By Daniel Stanton

Among the various duties that Jones Act employers are charged with is the duty to provide its seamen with reasonable medical care.  In a recent decision from the U.S. Fifth Circuit Court of Appeals, Randle v. Crosby Tugs, L.L.C., the Court considered the extent of this duty and how it may be satisfied.  The plaintiff was employed by Crosby aboard its vessel, the M/V DELTA FORCE.  While the plaintiff was loading aboard the vessel, he began to feel lightheaded and fatigued.  He retired to his cabin to rest and was later discovered incapacitated on the cabin by another crewmember.  The crewmember immediately notified the captain who called 911.

An ambulance raced to the scene and then transported plaintiff to Teche Regional Medical Center.  At Teche Regional, plaintiff’s attending physicians failed to diagnose plaintiff’s condition as a stroke as a result of failing to perform the proper diagnostic testing.  Having failed to diagnose plaintiff’s condition as a stroke, the physicians of Teche Regional failed to administer medications that would have improved plaintiff’s port-stroke recovery in time.  As a result of his stroke, plaintiff is permanently disabled and requires constant care.  Plaintiff sued Crosby and alleged, among other things, that Crosby failed to provide him with prompt and adequate medical care.  The district court granted Crosby’s motion for summary judgment on this claim, dismissing it, and the plaintiff appealed.  Plaintiff argued on appeal that his fellow seaman owed him more than merely calling 911 and that Crosby was vicariously liable for the acts of the physicians at Teche Regional.

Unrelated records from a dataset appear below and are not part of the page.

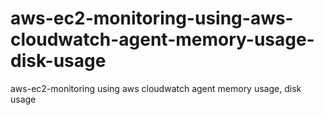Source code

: # aws-ec2-monitoring-using-aws-cloudwatch-agent-memory-usage-disk-usage
aws-ec2-monitoring using aws cloudwatch agent memory usage, disk usage
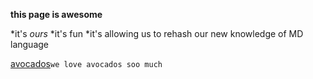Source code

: **this page is awesome**

*it's *ours*
*it's fun
*it's allowing us to rehash our new knowledge of MD language

[avocados](https://www.google.com/search?q=avocado&source=lnms&tbm=isch&sa=X&ved=0ahUKEwib9-3716XVAhWriFQKHXqHAb4Q_AUICygC&biw=1125&bih=780#imgrc=xDv6qMXJBtj8gM)`we love avocados soo much`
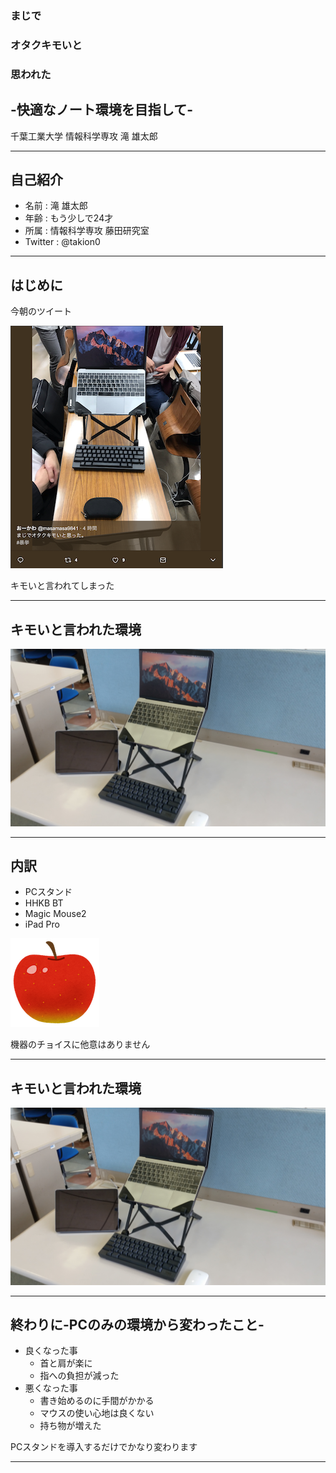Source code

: ### まじで
### オタクキモいと
### 思われた
## -快適なノート環境を目指して-

千葉工業大学 情報科学専攻 滝 雄太郎

---

## 自己紹介

* 名前 : 滝 雄太郎
* 年齢 : もう少しで24才
* 所属 : 情報科学専攻 藤田研究室
* Twitter : @takion0

---

## はじめに

今朝のツイート

![キモいツイート](images/OTKIMOI.png)

キモいと言われてしまった

---

## キモいと言われた環境

![キモいらしい環境](images/KIMOI.jpeg)


---

## 内訳

* PCスタンド
* HHKB BT
* Magic Mouse2
* iPad Pro

![りんごの画像](images/RINGO.png)

機器のチョイスに他意はありません

---

## キモいと言われた環境

![キモいらしい環境](images/KIMOI.jpeg)


---


## 終わりに-PCのみの環境から変わったこと-

* 良くなった事
    * 首と肩が楽に
    * 指への負担が減った
* 悪くなった事
    * 書き始めるのに手間がかかる
    * マウスの使い心地は良くない
    * 持ち物が増えた

PCスタンドを導入するだけでかなり変わります

---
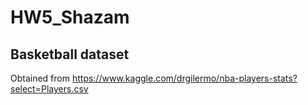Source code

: # HW5_Shazam

## Basketball dataset
Obtained from https://www.kaggle.com/drgilermo/nba-players-stats?select=Players.csv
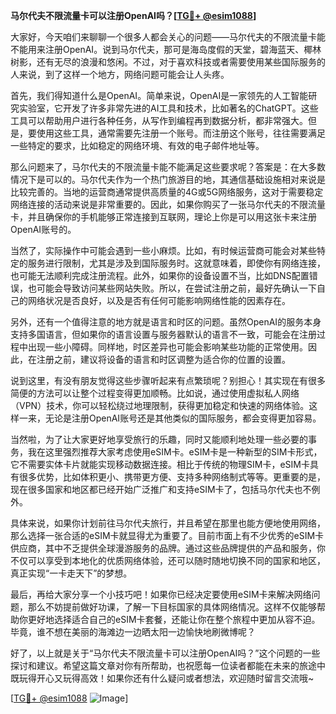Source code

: **马尔代夫不限流量卡可以注册OpenAI吗？[[TG💪+ @esim1088](https://t.me/s/esim1088)]**

大家好，今天咱们来聊聊一个很多人都会关心的问题——马尔代夫的不限流量卡能不能用来注册OpenAI。说到马尔代夫，那可是海岛度假的天堂，碧海蓝天、椰林树影，还有无尽的浪漫和悠闲。不过，对于喜欢科技或者需要使用某些国际服务的人来说，到了这样一个地方，网络问题可能会让人头疼。

首先，我们得知道什么是OpenAI。简单来说，OpenAI是一家领先的人工智能研究实验室，它开发了许多非常先进的AI工具和技术，比如著名的ChatGPT。这些工具可以帮助用户进行各种任务，从写作到编程再到数据分析，都非常强大。但是，要使用这些工具，通常需要先注册一个账号。而注册这个账号，往往需要满足一些特定的要求，比如稳定的网络环境、有效的电子邮件地址等。

那么问题来了，马尔代夫的不限流量卡能不能满足这些要求呢？答案是：在大多数情况下是可以的。马尔代夫作为一个热门旅游目的地，其通信基础设施相对来说是比较完善的。当地的运营商通常提供高质量的4G或5G网络服务，这对于需要稳定网络连接的活动来说是非常重要的。因此，如果你购买了一张马尔代夫的不限流量卡，并且确保你的手机能够正常连接到互联网，理论上你是可以用这张卡来注册OpenAI账号的。

当然了，实际操作中可能会遇到一些小麻烦。比如，有时候运营商可能会对某些特定的服务进行限制，尤其是涉及到国际服务时。这就意味着，即使你有网络连接，也可能无法顺利完成注册流程。此外，如果你的设备设置不当，比如DNS配置错误，也可能会导致访问某些网站失败。所以，在尝试注册之前，最好先确认一下自己的网络状况是否良好，以及是否有任何可能影响网络性能的因素存在。

另外，还有一个值得注意的地方就是语言和时区的问题。虽然OpenAI的服务本身支持多国语言，但如果你的语言设置与服务器默认的语言不一致，可能会在注册过程中出现一些小障碍。同样地，时区差异也可能会影响某些功能的正常使用。因此，在注册之前，建议将设备的语言和时区调整为适合你的位置的设置。

说到这里，有没有朋友觉得这些步骤听起来有点繁琐呢？别担心！其实现在有很多简便的方法可以让整个过程变得更加顺畅。比如说，通过使用虚拟私人网络（VPN）技术，你可以轻松绕过地理限制，获得更加稳定和快速的网络体验。这样一来，无论是注册OpenAI账号还是其他类似的国际服务，都会变得更加容易。

当然啦，为了让大家更好地享受旅行的乐趣，同时又能顺利地处理一些必要的事务，我在这里强烈推荐大家考虑使用eSIM卡。eSIM卡是一种新型的SIM卡形式，它不需要实体卡片就能实现移动数据连接。相比于传统的物理SIM卡，eSIM卡具有很多优势，比如体积更小、携带更方便、支持多种网络制式等等。更重要的是，现在很多国家和地区都已经开始广泛推广和支持eSIM卡了，包括马尔代夫也不例外。

具体来说，如果你计划前往马尔代夫旅行，并且希望在那里也能方便地使用网络，那么选择一张合适的eSIM卡就显得尤为重要了。目前市面上有不少优秀的eSIM卡供应商，其中不乏提供全球漫游服务的品牌。通过这些品牌提供的产品和服务，你不仅可以享受到本地化的优质网络体验，还可以随时随地切换不同的国家和地区，真正实现“一卡走天下”的梦想。

最后，再给大家分享一个小技巧吧！如果你已经决定要使用eSIM卡来解决网络问题，那么不妨提前做好功课，了解一下目标国家的具体网络情况。这样不仅能够帮助你更好地选择适合自己的eSIM卡套餐，还能让你在整个旅程中更加从容不迫。毕竟，谁不想在美丽的海滩边一边晒太阳一边愉快地刷微博呢？

好了，以上就是关于“马尔代夫不限流量卡可以注册OpenAI吗？”这个问题的一些探讨和建议。希望这篇文章对你有所帮助，也祝愿每一位读者都能在未来的旅途中既玩得开心又玩得高效！如果你还有什么疑问或者想法，欢迎随时留言交流哦~

[[TG💪+ @esim1088](https://t.me/s/esim1088) ![Image](https://i.postimg.cc/4NQfJmqS/Snipaste-2025-05-13-00-14-12.png)]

Evaluating plaintiff’s first argument, the Court noted that the extent of a ship owner’s duty to provide prompt and adequate care depends on the circumstances of each case, the nature of the injury, and the relative availability of medical facilities.  This duty can be breached when a vessel owner fails to get a crewman to a doctor when it is reasonably necessary and the vessel can reasonably do so or if the vessel owner takes the seaman to a doctor it knows is not qualified to provide the necessary care.  With these obligations in mind, the Court considered the actions of Crosby after plaintiff was discovered.  Plaintiff was suffering from an unknown but clearly urgent medical condition, and the act of calling 911 was reasonably calculated to get plaintiff to a facility that could treat him.  Plaintiff did not dispute that, absent the misdiagnosis, Teche Regional would have been capable of treating his condition, and the plaintiff testified himself that his “instinct” would have been to call 911 as well under the circumstances.  The Court found that Crosby acted reasonably under the circumstances, when presented with an unknown but emergency medical condition, and therefore, no liability could attach.

Plaintiff also argued that Crosby should be vicariously liable for the alleged malpractice of the Teche Regional physicians.  Shipowners may be held liable for injuries negligently inflicted upon its employees.  This responsibility includes injuries suffered at the hands of a shipowner’s agents, including shipboard physicians or on-shore physicians that it chooses for the treatment of its employees.  But, a shipowner shall bear no responsibility for the treatment an injured employee receives from a physician of his own choosing.  Here, plaintiff argued that Crosby’s non-delegable duty to provide adequate medical care also included vicarious liability for the acts of the Teche Regional physicians even though Crosby neither employed, nor chose to send plaintiff to Teche Regional.  The Court found that this argument stretched beyond the limits of the law of agency, and while a principle may become liable for the failure of its agent to perform a non-delegable duty to a third party, there must first be an agent to whom such a duty was entrusted.  In the instant case, no such agency relationship exists.  Crosby did nothing to initiate any agency relationship with Teche Regional.  Crosby did not contract with Teche Regional for the plaintiff’s care; it did not direct the ambulance to take plaintiff to Teche Regional; and it likely did not even know why plaintiff was taken to Teche Regional instead of another facility.  In short, plaintiff produced no evidence that Crosby intended for Teche Regional to act as its agent by simply dialing 911.

Having considered and dismissed both of plaintiff’s arguments, the Court affirmed the summary judgment granted in favor of Crosby by the district court.

In light of the Court’s opinion, Jones Act employers should carefully consider their procedures for handling shipboard medical treatment needs for both emergency and non-emergency situations.  Jones Act employers must ensure that their policies and procedures satisfy their obligations to their employees but avoid incurring unexpected liability for the actions of medical professionals.